The job gains were also nearly entirely in Ontario and British Columbia, with most other provinces fairly static.

September's increase in employment was largely driven by gains in part-time work, with part-time jobs up by around 80,000, StatsCan said in its monthly labour force survey.

Exports in August fell by 1.1 per cent, the biggest decline since January, partly due to lower shipments of motor vehicles, and imports dropped by 2.5 per cent for the same reason. The number of jobs created mirrored the rise in the labour force. But he wrote the current reading "looks more in line with other measures of wages" and suggests "inflationary pressures aren't set to take off".

Everything You Need to Know About the September Jobs Report
And many analysts see the unemployment rate continuing to decline this year, ramping up pressure on wages and prices. The latest drop in the jobless rate puts it further below Fed estimates of levels sustainable in the long run.

This marked the seventh straight month the unemployment rate was below five per cent, normally a sign of a healthy economy.

Men gained 34,000 of those jobs, while women saw increases of 20,000 positions, and a large chunk of the job gains were in construction.

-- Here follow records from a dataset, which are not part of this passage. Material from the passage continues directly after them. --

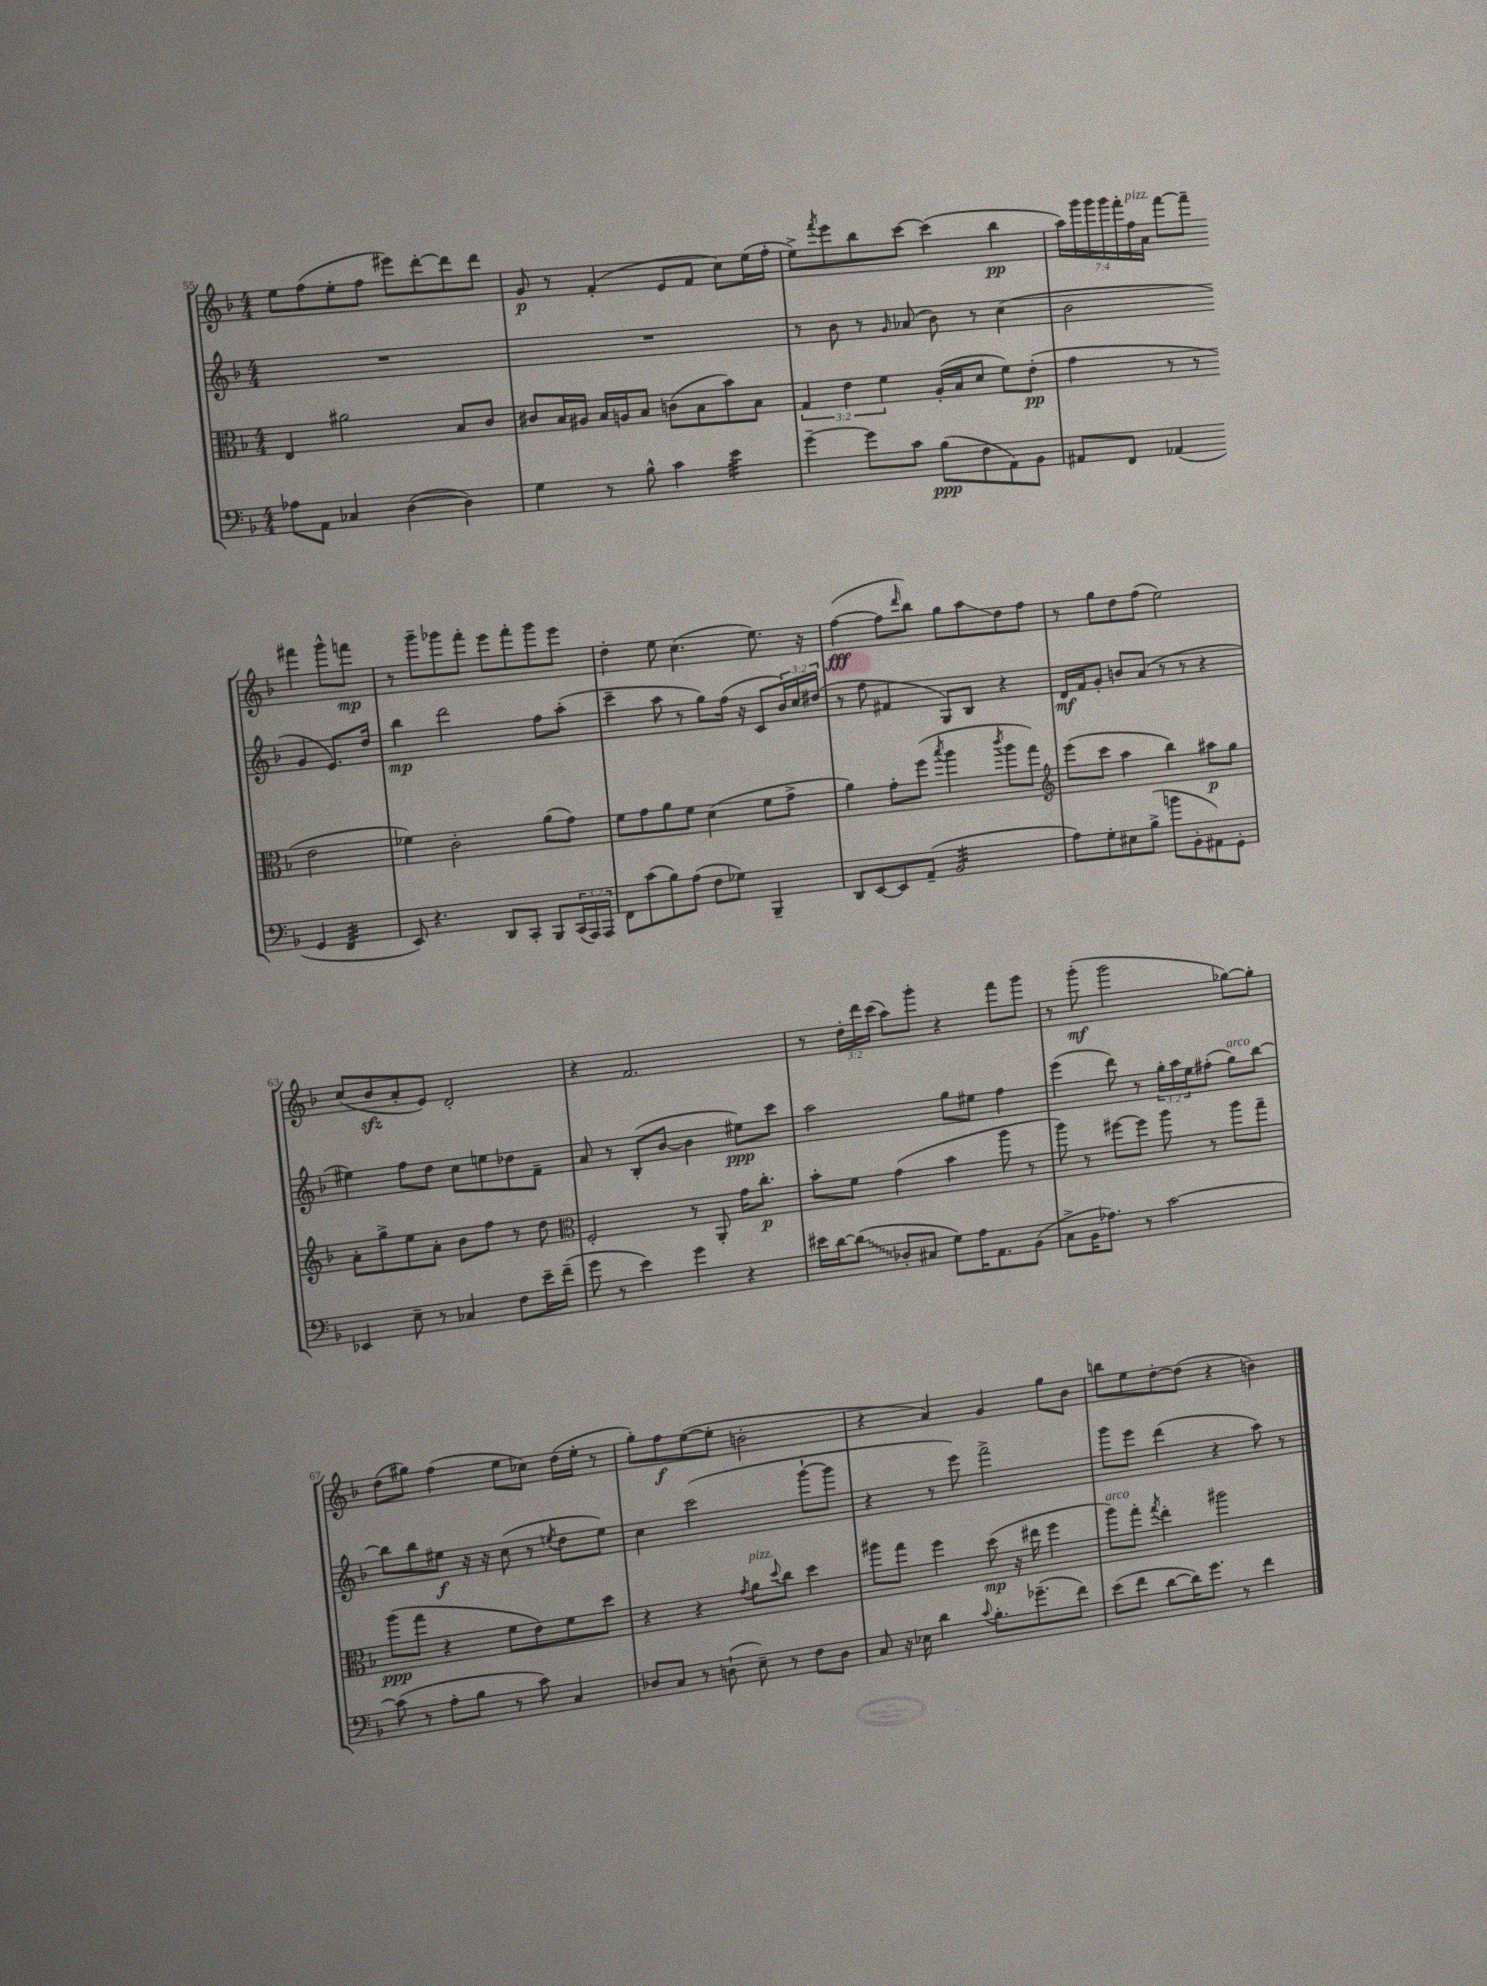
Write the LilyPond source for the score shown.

<<
\new StaffGroup <<
\new Staff = "s0" {
    \clef treble \key f \major \numericTimeSignature \time 4/4 \override Staff.TupletNumber.text = #tuplet-number::calc-fraction-text
    e''8 f''8( e''8-. f''8 eis'''8) d'''8~-. d'''8 d'''8 |
    g'8\p r8 f'4-.( e'8 f'8 c''8) e''16( f''16-. |
    e''8->) \acciaccatura { f'''8 } e'''8 bes''8 c'''8~ c'''4( bes''4\pp |
    \tuplet 7/4 { a''16) g'''16 g'''16 g'''16 f'''16-. f''16^\markup { \italic "pizz." } a'16 } f'''8~ f'''8-- fis'''4 g'''8-^ f'''8\mp |
    r8 g'''8-- ges'''8 f'''8-. e'''8 f'''8-. ges'''8 e'''8 |
    d''4-. e''8 c''4.( e''8.) r16 |
    f''4~\fff( f''8 \grace { d'''16 } bes''8) g''8 a''8\glissando d''8 f''8 |
    r8 g''8 d''8 f''8( e''2) |
    c''8( bes'8\sfz a'8-. e'8) d'2-. |
    r4 f'2. |
    r8 \tuplet 3/2 { d''16-. d'''16 c'''16( } a''8) g'''8-. r4 f'''8 g'''8 |
    r8 g'''8-.\mf( g'''2 ges''8~) ges''8-. |
    d''8( gis''8) f''4( e''8 ces''8) d''16( e''16-. r8 |
    g''8-.) f''8\f e''8~( e''8-. b'2-. |
    r4 a'4) g'4 g''8 bes'8 |
    b''8 e''8 d''8~-. d''8( r4 b'4) \bar "|." |
}
\new Staff = "s1" {
    \clef treble \key f \major \numericTimeSignature \time 4/4 \override Staff.TupletNumber.text = #tuplet-number::calc-fraction-text
    R1 |
    R1 |
    r8 bes'8 r8 \grace { g'16 } aes'8( bes'8) r8 c''4( |
    bes'2 g'4 e'8.) d''16 |
    bes''4\mp d'''2 f''8 a''8-.( |
    c'''4-- a''8 r8 g''8) f''16( r16 c'8 \tuplet 3/2 { bes'16) c''16 dis''16( } |
    r8 f''8 fis'4 g8) bes8 r4 |
    d'16\mf f'16 g'8-. b'8 a'8( r8 r8 r4 |
    eis''4) f''8 d''8 c''8 e''8 des''8 f'8-- |
    a'8 r8 bes8-.( bes'8~ bes'4 eis''8\ppp) c'''8 |
    a''2 g''8 eis''8 f''4 |
    e'''4( d'''8) r8 \tuplet 3/2 { g''16-. a''16 e''16 } fis''8-.( g''8^\markup { \italic "arco" }) bes''8~ |
    bes''8 bes''8 eis''8\f r16 r16 c''8( r8 \acciaccatura { e''8 } d''8 e''8) |
    c''4 c'''2( g'''8~-! g'''8 |
    r4 r8 e'''8) f'''2-> |
    g'''8 e'''8 d'''4( r4 a''8) r8 \bar "|." |
}
\new Staff = "s2" {
    \clef alto \key f \major \numericTimeSignature \time 4/4 \override Staff.TupletNumber.text = #tuplet-number::calc-fraction-text
    e4 ais'2 bes8 c'8 |
    cis'8 bes16 ais16 bes16 a16 bes8 c'8( bes8 bes'8) bes8 |
    \tuplet 3/2 { g4 e'4 f'4 } a16-.( bes16 d'8 f'8) e'8-.\pp( |
    g'4 r8 r8 e'2 |
    fes'4) c'2-. a'8( g'8) |
    f'8 g'8 a'8 f'8 d'4( f'8 g'8-> |
    a'4) g'8-. f''8( \acciaccatura { bes''8 } a''4 \acciaccatura { c'''8 } a''8 g''8) |
    \clef treble e'''8( c'''8 a''4 bes''4) ais''8\p g''8 |
    a'8-. g''8-> e''8 a'8-. bes'8 f''8 r8 d''8 |
    \clef alto f2-. r8 a,8-. g'16 c''8.-.\p |
    bes'8-. f'8 g'4( bes'4 a''8 r8 |
    a''8) r8 fis''8~ fis''8 a''8 r8 a''8 g''8-- |
    a''8\ppp( g''8 r4 f'8 e'8) f'8 d''8 |
    r4 r4 \acciaccatura { g'8 } a'8^\markup { \italic "pizz." } \appoggiatura { d''8 } c''8 d''4 |
    ais''8 g''8 f''4 d''8\mp( r16 eis''16 f''4 |
    a''8^\markup { \italic "arco" }) g''8-. \acciaccatura { g''8 } e''4-. ais''2 \bar "|." |
}
\new Staff = "s3" {
    \clef bass \key f \major \numericTimeSignature \time 4/4 \override Staff.TupletNumber.text = #tuplet-number::calc-fraction-text
    aes8 a,8 ces4 d4~( d4) |
    g4 r8 bes8-^ c'4 e'4:32 |
    g'4~-- g'8 c'8 bes8\ppp( f8 a,8) bes,8 |
    ais,8 f,8 aes,4( g,4 f,4:32 |
    e,8) r4. d,8 c,8-. bes,,8 \tuplet 3/2 { c,16( a,,16) a,,16 } |
    f,8 c'8( bes8) a8( f8 ges8) bes,,4-- |
    d,8 e,8~ e,8 a,8--( bes,2:32 |
    a8) g8-. eis8 bes8->( b'8 bes,8-. ais,8) g,8-. |
    ees,4 e8-- r8 ces4 f8 e'16-- f'16--( |
    g'8 r8 e'4) g'4 r4 |
    eis'16 d'16~ \once \override Glissando.style = #'zigzag d'8\glissando( des8-. cis8 g8) a16 a,8. bes,8( |
    c8-> bes,16 aes8.) r8 c'2~ |
    c'8( r8 a8-. bes8 r8 c'8) c4 |
    des8 c8 r8 d8-!( e8--) r8 f8 d8 |
    c8 r16 ees16 d'4 \appoggiatura { c'8 } bes8.-. ges'8.--( f'8) |
    e'8( f'8 d'8~ d'16) g'8. r8 f'4 \bar "|." |
}
>>
>>
\layout { \context { \Score currentBarNumber = #55 } }
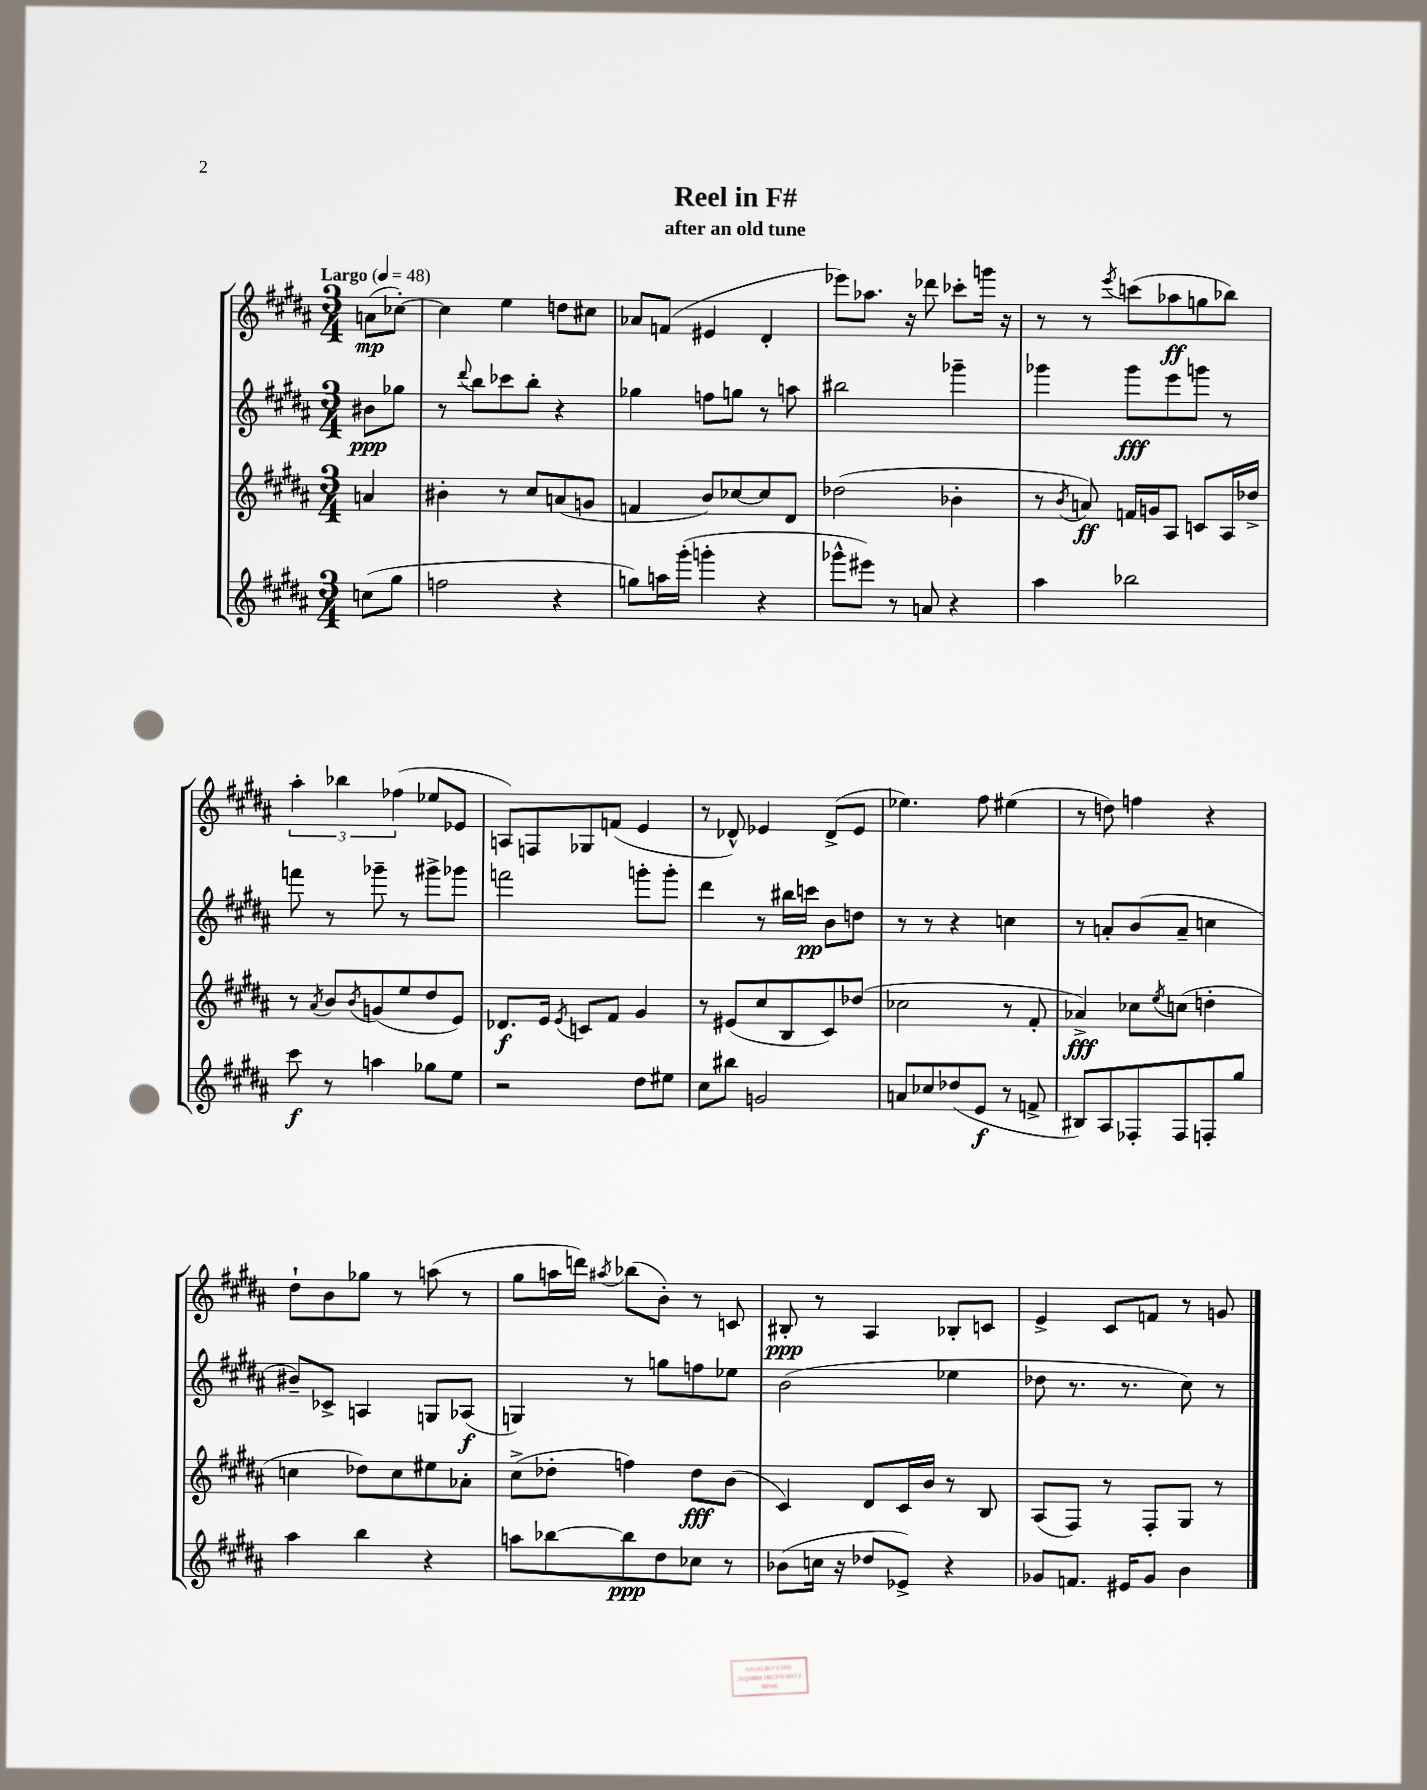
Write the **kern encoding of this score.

**kern	**kern	**kern	**kern
*staff4	*staff3	*staff2	*staff1
*clefG2	*clefG2	*clefG2	*clefG2
*k[f#c#g#d#a#]	*k[f#c#g#d#a#]	*k[f#c#g#d#a#]	*k[f#c#g#d#a#]
*M3/4	*M3/4	*M3/4	*M3/4
*MM48	*MM48	*MM48	*MM48
(8cc\L	4a/	8b#\L	(8a\L
8gg#\J	.	8gg-\J	[8cc-'\J)
=	=	=	=
2ff\	4b#'\	8r	4cc-\]
.	.	8qqddd#/	.
.	.	8bb\L	.
.	8r	8ccc-\	4ee\
.	8cc#/L	8bb'\J	.
4r	(8a/	4r	8dd\L
.	8g/J	.	8cc#\J
=	=	=	=
8gg\L)	4f/	4gg-\	8a-/L
16aa\L	.	.	(8f/J
(16ggg#'\JJ	.	.	.
4ggg'\	8b/L)	8ff\L	4e#/
.	[8cc-/	8gg\J	.
4r	8cc-/]	8r	4d#'/
.	8d#/J	8aa\	.
=	=	=	=
8ggg-^^\L	(2dd-\	2bb#\	8eee-\L)
8eee#\J)	.	.	8.aa-\J
8r	.	.	.
.	.	.	16r
8a/	.	.	8ddd-\
4r	4b-'\	4ggg-~\	8ccc-'\L
.	.	.	16ggg\Jk
.	.	.	16r
=	=	=	=
4aa#\	8r	4ggg-\	8r
.	8qb/	.	.
.	8a/)	.	8r
.	.	.	8qeee/
2bb-\	16f/LL	8ggg-\L	(8ccc\L
.	16g/J	.	.
.	8A#/J	8eee\	8aa-\
.	8c/L	8ggg\J	8gg\
.	16A#/L	8r	8bb-\J)
.	16dd-^/JJ	.	.
=	=	=	=
8ccc#\	8r	8fff\	6aa#'\
.	8qa#/	.	.
8r	8b/L	8r	.
.	.	.	6bb-\
.	8qb/	.	.
4aa\	(8g/	8ggg-~\	.
.	.	.	(6ff-\
.	8ee/	8r	.
8gg-\L	8dd#/	8ggg#^\L	8ee-/L
8ee\J	8e/J)	8ggg-\J	8e-/J
=	=	=	=
2r	8.d-/L	2fff\	8A/L)
.	.	.	8F/
.	16e/Jk	.	.
.	8qe/	.	.
.	8c/L	.	8G-/
.	8f#/J	.	(8f/J
8dd#\L	4g#/	8ggg'\L	4e/
8ee#\J	.	8ggg'\J	.
=	=	=	=
8cc#\L	8r	4ddd#\	8r
8bb#\J	(8e#/L	.	8d-^^/)
2g/	8cc#/	8r	4e-/
.	8B/	16bb#\LL	.
.	.	16ccc\JJ	.
.	8c#/)	8b\L	(8d-^/L
.	(8dd-/J	8dd\J	8e-/J
=	=	=	=
8a/L	2cc-\	8r	4.ee-\)
8cc-/	.	8r	.
(8dd-/	.	4r	.
8e/J	.	.	8ff#\
8r	8r	4cc\	(4ee#\
8f^/	8f#'/	.	.
=	=	=	=
8B#/L)	4a-^/)	8r	8r
8A#/	.	8a'/L	8dd\)
8F-'/	8cc-\L	(8b/	4ff\
.	8qee/	.	.
8F-/	(8cc\J	8a~/J	.
8F'/	4dd'\	4cc\	4r
8gg#/J	.	.	.
=	=	=	=
4aa#\	4cc\	8b#~/L)	8dd#`\L
.	.	8c-^/J	8b\
4bb\	8dd-\L)	4A/	8gg-\J
.	8cc\	.	8r
4r	8ee#\	8G/L	(8aa\
.	8a-'\J	(8A-/J	8r
=	=	=	=
8aa\L	(8cc#^\L	4G/)	8gg#\L
[8bb-\	8dd-'\J	.	16aa\L
.	.	.	16ddd\JJ)
.	.	.	8qaa#/
8bb-\]	4ff\)	8r	(8bb-\L
8dd#\	.	8gg\L	8b'\J)
8cc-\J	8dd-\L	8ff\	8r
8r	(8b\J	8ee-\J	8c/
=	=	=	=
(8b-\L	4c#/)	(2b\	8B#'/
16cc\Jk	.	.	8r
16r	.	.	.
8dd-/L	8d#/L	.	4A#/
8e-^/J)	16c#/L	.	.
.	16b/JJ	.	.
4r	8r	4ee-\	8B-'/L
.	8B/	.	8c/J
=	=	=	=
8g-/L	(8A#/L	8dd-\	4e^/
8.f/J	8F#/J)	8.r	.
.	8r	.	8c#/L
16e#/LK	.	8.r	.
8g-/J	8F#'/L	.	8f/J
4b\	8G#/J	8cc#\)	8r
.	8r	8r	8g/
==	==	==	==
*-	*-	*-	*-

More people worked in construction, finance, insurance, real estate, rental and leasing public administration and agriculture, Statistics Canada said. This would contribute to the uptick in the jobless rate, as the number of people working is up from 96,300 this time a year ago to 97,900.

Across B.C., the province added 33,300 jobs last month, pushing its unemployment rate down 1.1 percentage points to 4.2 per cent. The numbers were compared with the second quarter and based on a three-month rolling average.